Seeing him sitting there, not eating, throwing his bread to some wild pigeons which followed the plough, she plucked up courage to speak; he was always kind to her, though he noticed her little.
“What is it that ails you all?” she asked. “Tell me, Adone, I am not a foolish thing to babble.”
He did not answer. What use were words? Deeds were wanted.
“Adone, tell me,” she said in a whisper; “what is this that seems to lie like a stone on you all? Tell me why Don Silverio has gone away. I will never tell again.”
There was a pathetic entreaty in the words which touched and roused him; there was in it the sympathy which would not criticise or doubt, and which is to the sore heart as balm and soothes it by its very lack of reason.
He told her; told her the little that he knew, the much that he feared; he spent all the force of his emotion in the narrative.
The child leaned against the great form of the ox and listened, not interrupting by a word or cry.
She did not rebuke him as Don Silverio had done, or reproach him as did his mother; she only listened with a world of comprehension in her eyes more eloquent than speech, not attempting to arrest the fury of imprecation or the prophecies of vengeance which poured from his lips. Hers was that undoubting, undivided, implicit faith which is so dear to the wounded pride and impotent strength of a man in trouble who is conscious that what he longs to do would not be approved by law or sanctioned by religion. That faith spoke in her eyes, in her absorbed attention, in the few breathless sentences which escaped her; there was also on her youthful face a set, stern anger akin to his own.
“Could we not slay these men?” she said in a low, firm voice; she came of a mountain race by whom life was esteemed little and revenge honour.

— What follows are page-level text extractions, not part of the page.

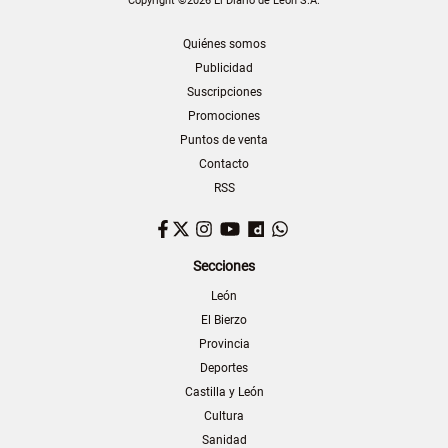
Copyright ©2026 El Diario de León S.A.
Quiénes somos
Publicidad
Suscripciones
Promociones
Puntos de venta
Contacto
RSS
Facebook
Twitter
Instagram
YouTube
Dailymotion
WhatsApp
Secciones
León
El Bierzo
Provincia
Deportes
Castilla y León
Cultura
Sanidad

“We must not even say such a thing,” said Adone bitterly, in whose ears the rebuke of Don Silverio still rang. “In these days everything is denied us, even speech. If we take our rights we are caged in their prisons.”

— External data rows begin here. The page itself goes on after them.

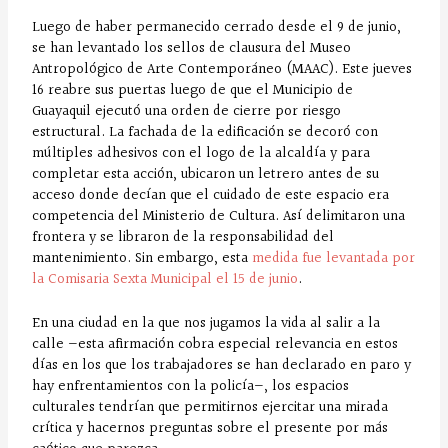
Luego de haber permanecido cerrado desde el 9 de junio,
se han levantado los sellos de clausura del Museo
Antropológico de Arte Contemporáneo (MAAC). Este jueves
16 reabre sus puertas luego de que el Municipio de
Guayaquil ejecutó una orden de cierre por riesgo
estructural. La fachada de la edificación se decoró con
múltiples adhesivos con el logo de la alcaldía y para
completar esta acción, ubicaron un letrero antes de su
acceso donde decían que el cuidado de este espacio era
competencia del Ministerio de Cultura. Así delimitaron una
frontera y se libraron de la responsabilidad del
mantenimiento. Sin embargo, esta
medida fue levantada por
la Comisaria Sexta Municipal el 15 de junio
.
En una ciudad en la que nos jugamos la vida al salir a la
calle —esta afirmación cobra especial relevancia en estos
días en los que los trabajadores se han declarado en paro y
hay enfrentamientos con la policía—, los espacios
culturales tendrían que permitirnos ejercitar una mirada
crítica y hacernos preguntas sobre el presente por más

“But what will you do, then?”
“For the moment I wait to learn more. These things are done in the dark, or at least in no light that we can see. To kill these men as you wish, little one, would do nothing. Others of their kind would fill their places. The seekers of gold are like ants. Slay thousands, tens of thousands come on; if once the scent of gain be on the wind it brings men in crowds from all parts, as the smell of carrion brings meat-flies. If they think of seizing the Edera it is because men of business will turn it into gold. The Edera gives us our grain, our fruits, our health, our life; but if it will give money to the foreigner, the foreigner will take it as he would take the stars and coin them if he could. The brigand of the hills is caged or shot; the brigand of the banks is allowed to fatten and die in the odour of success. There are two measures.”